Cordesman said the last thing DOD needs is another commission or study to examine the defense “process.” Rather, what is needed are leaders willing to make tough choices, that means cutting cherished weapons programs, and who are held accountable for their decisions. “There is only one test: what did you do that served the broader national interest of the U.S. successfully during your tour of duty. Not your party, not your ideology, not your service, and not your program.”

The crisis befalling DOD is also the product of a complete decoupling of any meaningful strategy and detailed force and procurement plans and honest budgeting. Cordesman had some choice comments on the upcoming QDR, being run on the OSD side by under secretary of defense Michele Flournoy’s policy shop.

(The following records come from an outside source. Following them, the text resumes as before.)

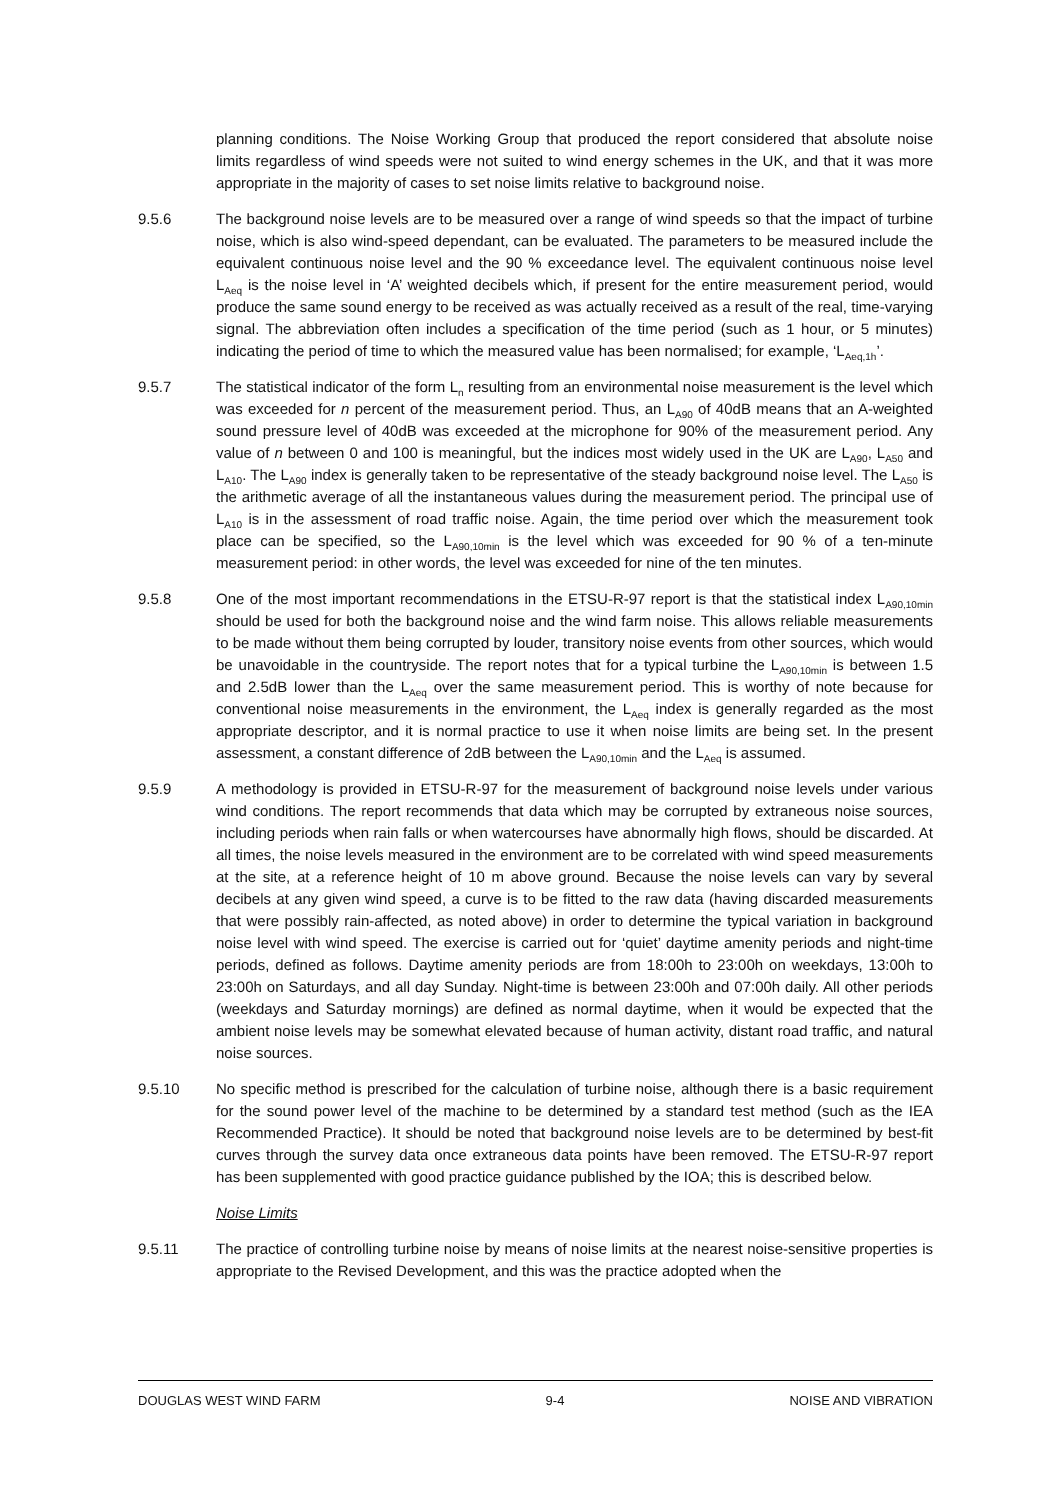planning conditions. The Noise Working Group that produced the report considered that absolute noise limits regardless of wind speeds were not suited to wind energy schemes in the UK, and that it was more appropriate in the majority of cases to set noise limits relative to background noise.
9.5.6 The background noise levels are to be measured over a range of wind speeds so that the impact of turbine noise, which is also wind-speed dependant, can be evaluated. The parameters to be measured include the equivalent continuous noise level and the 90 % exceedance level. The equivalent continuous noise level L<sub>Aeq</sub> is the noise level in ‘A’ weighted decibels which, if present for the entire measurement period, would produce the same sound energy to be received as was actually received as a result of the real, time-varying signal. The abbreviation often includes a specification of the time period (such as 1 hour, or 5 minutes) indicating the period of time to which the measured value has been normalised; for example, ‘L<sub>Aeq,1h</sub>’.
9.5.7 The statistical indicator of the form L<sub>n</sub> resulting from an environmental noise measurement is the level which was exceeded for n percent of the measurement period. Thus, an L<sub>A90</sub> of 40dB means that an A-weighted sound pressure level of 40dB was exceeded at the microphone for 90% of the measurement period. Any value of n between 0 and 100 is meaningful, but the indices most widely used in the UK are L<sub>A90</sub>, L<sub>A50</sub> and L<sub>A10</sub>. The L<sub>A90</sub> index is generally taken to be representative of the steady background noise level. The L<sub>A50</sub> is the arithmetic average of all the instantaneous values during the measurement period. The principal use of L<sub>A10</sub> is in the assessment of road traffic noise. Again, the time period over which the measurement took place can be specified, so the L<sub>A90,10min</sub> is the level which was exceeded for 90 % of a ten-minute measurement period: in other words, the level was exceeded for nine of the ten minutes.
9.5.8 One of the most important recommendations in the ETSU-R-97 report is that the statistical index L<sub>A90,10min</sub> should be used for both the background noise and the wind farm noise. This allows reliable measurements to be made without them being corrupted by louder, transitory noise events from other sources, which would be unavoidable in the countryside. The report notes that for a typical turbine the L<sub>A90,10min</sub> is between 1.5 and 2.5dB lower than the L<sub>Aeq</sub> over the same measurement period. This is worthy of note because for conventional noise measurements in the environment, the L<sub>Aeq</sub> index is generally regarded as the most appropriate descriptor, and it is normal practice to use it when noise limits are being set. In the present assessment, a constant difference of 2dB between the L<sub>A90,10min</sub> and the L<sub>Aeq</sub> is assumed.
9.5.9 A methodology is provided in ETSU-R-97 for the measurement of background noise levels under various wind conditions. The report recommends that data which may be corrupted by extraneous noise sources, including periods when rain falls or when watercourses have abnormally high flows, should be discarded. At all times, the noise levels measured in the environment are to be correlated with wind speed measurements at the site, at a reference height of 10 m above ground. Because the noise levels can vary by several decibels at any given wind speed, a curve is to be fitted to the raw data (having discarded measurements that were possibly rain-affected, as noted above) in order to determine the typical variation in background noise level with wind speed. The exercise is carried out for ‘quiet’ daytime amenity periods and night-time periods, defined as follows. Daytime amenity periods are from 18:00h to 23:00h on weekdays, 13:00h to 23:00h on Saturdays, and all day Sunday. Night-time is between 23:00h and 07:00h daily. All other periods (weekdays and Saturday mornings) are defined as normal daytime, when it would be expected that the ambient noise levels may be somewhat elevated because of human activity, distant road traffic, and natural noise sources.
9.5.10 No specific method is prescribed for the calculation of turbine noise, although there is a basic requirement for the sound power level of the machine to be determined by a standard test method (such as the IEA Recommended Practice). It should be noted that background noise levels are to be determined by best-fit curves through the survey data once extraneous data points have been removed. The ETSU-R-97 report has been supplemented with good practice guidance published by the IOA; this is described below.
Noise Limits
9.5.11 The practice of controlling turbine noise by means of noise limits at the nearest noise-sensitive properties is appropriate to the Revised Development, and this was the practice adopted when the
DOUGLAS WEST WIND FARM 9-4 NOISE AND VIBRATION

“If God really hates you, you may end up working on a Quadrennial Defense Review: The most pointless and destructive planning effort imaginable. You will waste two years on a document decoupled from a real world force plan, from an honest set of decisions about manpower or procurement, with no clear budget or FYDP, and with no metrics to measure or determine its success. If God merely dislikes you, you may end up helping your service chief or the Chairman of the Joint Chiefs draft one of those vague, anodyne strategy documents that is all concepts and no plans or execution. If God is totally indifferent, you will end up working on our national strategy and simply be irrelevant.”

“Is $533.7 billion in FY2010 and 4.2% of the GNP enough? Enough for what? Our most recent QDR is a morass of half thought-out ideas—many calling for further study or otherwise deferring tangible action. We don’t have a force plan. We don’t have a clearly defined procurement plan. We don’t tie it to end strength goals that are clearly defined and costed. We haven’t provided meaningful budget figures because the FYDP is not tied to the QDR. We haven’t set clear goals to be achieved. We have no metrics.”

“Would we be where we are today if we forced the department to tie its strategy to plans and budget, if we demanded metrics, if we required a public annual accounting, and if we held our top leadership fully accountable? Can any change in process or business practices make up for this failure? The answer is no.”